Nine charter school operators submitted initial Letters of Intent to apply for charters to operate schools beginning in the Fall of 2015. Four of the letters represent expansions of schools currently operating in Nashville and earning ratings of Achieving or Excelling on the MNPS Academic Performance Framework in 2013. Two letters represent expansions of nationally successful school models approved by the School Board last year. Three letters are from new school operators.
“This is a very early step in the process,” said Alan Coverstone, who heads the Innovation Office which manages charter school authorizing for MNPS. “We will not know how well prepared the schools are to operate and meet the immediate needs in our district until after their applications are submitted April 1, 2014.”
Efforts to professionalize authorizing and oversight of charter schools since 2009 have borne fruit as the District has granted charters to several schools that are both academically high-performing and serve a diverse student body.
“The MNPS mission emphasizes the importance of high-performing and diverse schools, and we are pleased to see some of our real successes in those areas growing and serving more students well each year,” said Coverstone.
Once actual applications are received on April 1st, each will undergo a rigorous and thorough review of organizational and financial capacity, educational plans, accessibility, and need. “We will only recommend approval of strong schools that serve the best interests of the students of Davidson County,” said Coverstone.
Submission of letters of intent to apply to open charter schools gives the Office of Innovation two months to organize and train its application review teams according to the Principles and Standards of high-quality authorizing articulated by the National Association of Charter School Authorizers (NACSA).
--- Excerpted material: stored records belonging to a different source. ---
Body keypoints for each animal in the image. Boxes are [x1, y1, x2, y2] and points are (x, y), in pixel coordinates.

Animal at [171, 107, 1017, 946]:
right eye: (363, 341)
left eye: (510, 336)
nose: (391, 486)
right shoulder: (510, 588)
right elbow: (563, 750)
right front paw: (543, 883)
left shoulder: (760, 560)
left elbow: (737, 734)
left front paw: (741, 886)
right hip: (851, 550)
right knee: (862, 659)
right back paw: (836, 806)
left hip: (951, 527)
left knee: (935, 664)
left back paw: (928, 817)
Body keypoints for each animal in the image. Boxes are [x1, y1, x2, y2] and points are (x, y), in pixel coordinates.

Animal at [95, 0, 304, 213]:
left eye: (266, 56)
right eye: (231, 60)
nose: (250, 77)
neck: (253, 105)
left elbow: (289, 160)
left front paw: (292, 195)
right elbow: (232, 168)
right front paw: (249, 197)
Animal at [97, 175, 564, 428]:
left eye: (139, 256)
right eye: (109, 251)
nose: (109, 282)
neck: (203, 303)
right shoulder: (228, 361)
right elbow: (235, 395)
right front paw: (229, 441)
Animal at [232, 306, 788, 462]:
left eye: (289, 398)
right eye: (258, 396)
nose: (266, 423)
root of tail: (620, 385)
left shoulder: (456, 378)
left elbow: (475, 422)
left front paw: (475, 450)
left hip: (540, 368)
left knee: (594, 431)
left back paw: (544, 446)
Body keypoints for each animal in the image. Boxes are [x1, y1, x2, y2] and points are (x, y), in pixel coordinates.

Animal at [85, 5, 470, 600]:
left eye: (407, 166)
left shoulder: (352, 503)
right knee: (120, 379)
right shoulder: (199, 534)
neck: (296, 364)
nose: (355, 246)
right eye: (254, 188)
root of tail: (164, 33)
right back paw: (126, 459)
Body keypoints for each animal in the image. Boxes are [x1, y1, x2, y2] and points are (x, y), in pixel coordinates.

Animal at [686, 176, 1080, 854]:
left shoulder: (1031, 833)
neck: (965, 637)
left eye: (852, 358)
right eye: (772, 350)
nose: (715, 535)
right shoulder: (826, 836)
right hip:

The time between now and April 1st also provides opportunity for potential applicants to consider, develop, and adapt plans in order to strengthen their potential applications and adapt their plans to best serve the articulated needs of MNPS students.
Of the nine filed, six propose replications of programs previously approved for operation in Nashville:
- KIPP Academy Nashville Elementary School (KANES) – Proposed to serve grades K-4, beginning with K-1at 192 students and serving 480 students at capacity, growing one grade per year.
- Knowledge Academy High – Proposed to serve grades 9-12, beginning with grade 9 and 105 students, building out 420 students at capacity.
- RePublic Middle School – Proposed replication of Liberty Collegiate Academy, to serve Glencliff and Antioch clusters, grades 5-8, beginning with grade 5 and 110 students, building out to a capacity of 440 in grade 8.
- Rocketship – Proposed Rocketship school would serve PK – 4, opening with 475 students in PK-4 and at capacity serve 575.
- STEM Prep – Proposed to serve grades 9-12, beginning with grade 9 and 100 students, serving 400 at capacity.
- Valor Collegiate Academy Southeast – Proposed K-8 replication of Valor Collegiate and modeled after Summit Prep to serve families in southeast Nashville, grades 5-6 and 260 students beginning K-1 in year 2. At capacity would serve 975 students.
The remaining three schools are:
- The International Academy of Excellence – Proposed to serve K-4 in the Glencliff and Antioch clusters, beginning with kindergarten and 110 students, reaching 550 at capacity.
- The Tracey Darnell Agricultural Science and Technology Academy – Proposed high school to begin with grade 9, 40 students and at capacity serve 400 students in grades 9-12.
- STRIVE Collegiate Academy – Proposed middle school serving grades 5-8, opening with grade 5 and 115 students, reaching a capacity of 460 in grades 5-8.